What is a Denial of Service attack?
Pretty self explanatory.. attacks that are directed at removing the ability to use a service. Most commonly, we see Denial of Service attacks succeed by causing some form of resource exhaustion. This could be exhausting the memory on the application server, filling the network pipes, or a plethora of other options.
How are they done?
Let’s take a walk down memory lane. Think back, before the age of the Pentium. Imagine the monkeys in front of the obelisk, suddenly, through the quiet you can hear it. The dulcet tones and squeals of the mystical modem reach out for your favorite BBS. It’s a powerhouse BBS, with 5 incoming lines!
Weird… you can’t connect. Try again.. and again.. and again. Still nothing but the busy tone. Two days pass, you still can’t get on. Two days without Legend of the Red Dragon? Unthinkable!
Unfortunately, the BBS admin pissed someone off. This someone set their dialer pools to continuously dial and keep all the lines busy. The BBS has now been effectively Denial of Serviced. Result: One pissed off monkey.
So, returning to modern day, how are DoS attacks done? It depends on what the attacker is attempting to exhaust. If they aiming for the application, it’s possible to do it with a small (sometimes only 1) attack machine.
If targeting the network level, more often than not, attackers will use a "distributed” denial of service. Hence, the dreaded name DDoS. A distributed attack sources from multiple nodes, making it often more difficult to block and detect.
There are many different ways a DoS can occur, so for our purpose we’ll focus today on a simple Network level DoS.
How do we know we are under a Dos Attack?

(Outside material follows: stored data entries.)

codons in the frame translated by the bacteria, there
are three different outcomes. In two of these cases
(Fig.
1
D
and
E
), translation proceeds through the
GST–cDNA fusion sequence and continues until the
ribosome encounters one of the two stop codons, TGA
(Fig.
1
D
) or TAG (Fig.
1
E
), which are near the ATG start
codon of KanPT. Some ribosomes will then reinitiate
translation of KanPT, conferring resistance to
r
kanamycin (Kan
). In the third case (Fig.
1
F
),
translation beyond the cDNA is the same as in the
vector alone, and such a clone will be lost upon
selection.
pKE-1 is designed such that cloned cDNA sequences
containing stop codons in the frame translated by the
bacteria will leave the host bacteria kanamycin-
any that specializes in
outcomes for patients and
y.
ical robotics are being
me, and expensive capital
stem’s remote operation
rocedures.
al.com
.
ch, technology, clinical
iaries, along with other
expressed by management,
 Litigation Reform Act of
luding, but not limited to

Some indicators of a potential DoS attack:
Indicators to create baselines for: (Baseline being average value over selected period)
These are all listed as POTENTIAL indicators, as none of them necessarily mean that you are facing a DoS attack. Any of these hitting would need to be investigated and confirmed.

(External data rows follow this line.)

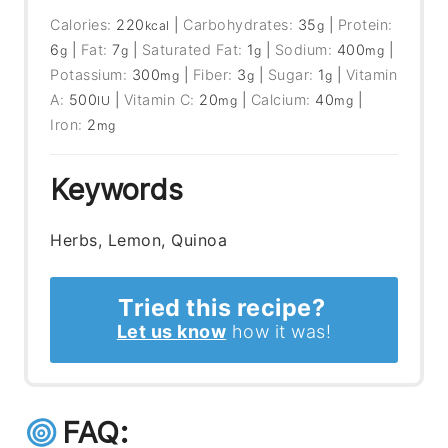
Calories:
220
|
Carbohydrates:
35
|
Protein:
kcal
g
6
|
Fat:
7
|
Saturated Fat:
1
|
Sodium:
400
|
g
g
g
mg
Potassium:
300
|
Fiber:
3
|
Sugar:
1
|
Vitamin
mg
g
g
A:
500
|
Vitamin C:
20
|
Calcium:
40
|
IU
mg
mg
Iron:
2
mg
Keywords
Herbs, Lemon, Quinoa
Tried this recipe?
Let us know
how it was!
FAQ:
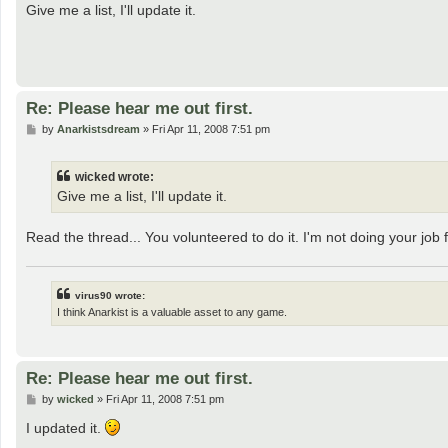
s
Give me a list, I'll update it.
t
Re: Please hear me out first.
P
by
Anarkistsdream
»
Fri Apr 11, 2008 7:51 pm
o
s
t
wicked wrote:
Give me a list, I'll update it.
Read the thread... You volunteered to do it. I'm not doing your job 
virus90 wrote:
I think Anarkist is a valuable asset to any game.
Re: Please hear me out first.
P
by
wicked
»
Fri Apr 11, 2008 7:51 pm
o
s
I updated it.
t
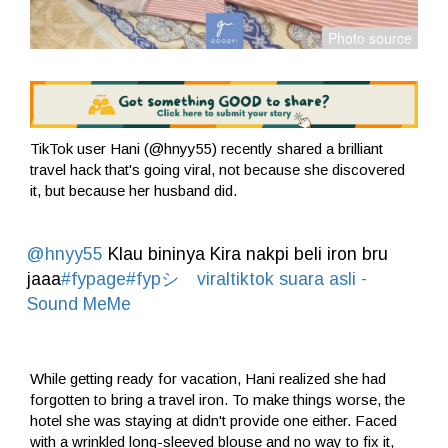
TikTok user Hani (@hnyy55) recently shared a brilliant
travel hack that's going viral, not because she discovered
it, but because her husband did.
@hnyy55
Klau bininya Kira nakpi beli iron bru
jaaa
#fypage
#fypシ゚viraltiktok
suara asli -
Sound MeMe
While getting ready for vacation, Hani realized she had
forgotten to bring a travel iron. To make things worse, the
hotel she was staying at didn't provide one either. Faced
with a wrinkled long-sleeved blouse and no way to fix it,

What do we do if we think we are under attack?
If the site is down, and you see a high amount of tcp-half open connections slamming your connection tables, you have a good probability that you are facing a syn-flood.
What to look at?
Connection Tables :
Looking for anomalous connections, connections not completing, single source or grouped source.

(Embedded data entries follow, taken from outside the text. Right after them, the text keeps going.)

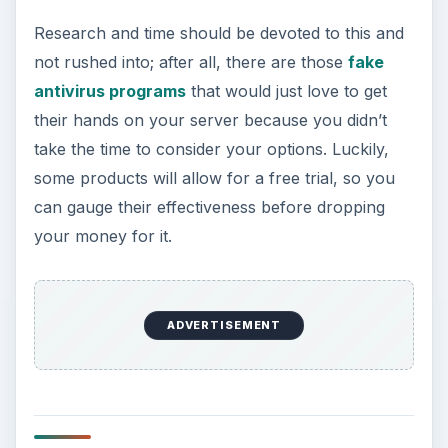
Research and time should be devoted to this and
not rushed into; after all, there are those
fake
antivirus programs
that would just love to get
their hands on your server because you didn’t
take the time to consider your options. Luckily,
some products will allow for a free trial, so you
can gauge their effectiveness before dropping
your money for it.
ADVERTISEMENT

Is the memory spiking on the unit?
CPU spiked and out of cycles?
See the truth of what is happening on the wire!
Once you have determined you are under a DoS attack, and know the form of the attack, it’s time to implement the response plan. Each attack is slightly different from the last. The responses have to adapt with the attack.
Let’s do it in lab
I learn better by doing, so, here is a quick DoS lab I was playing with:
The attack du jour is a Syn-Flood. It’s a well known method and easy to implement as an attacker.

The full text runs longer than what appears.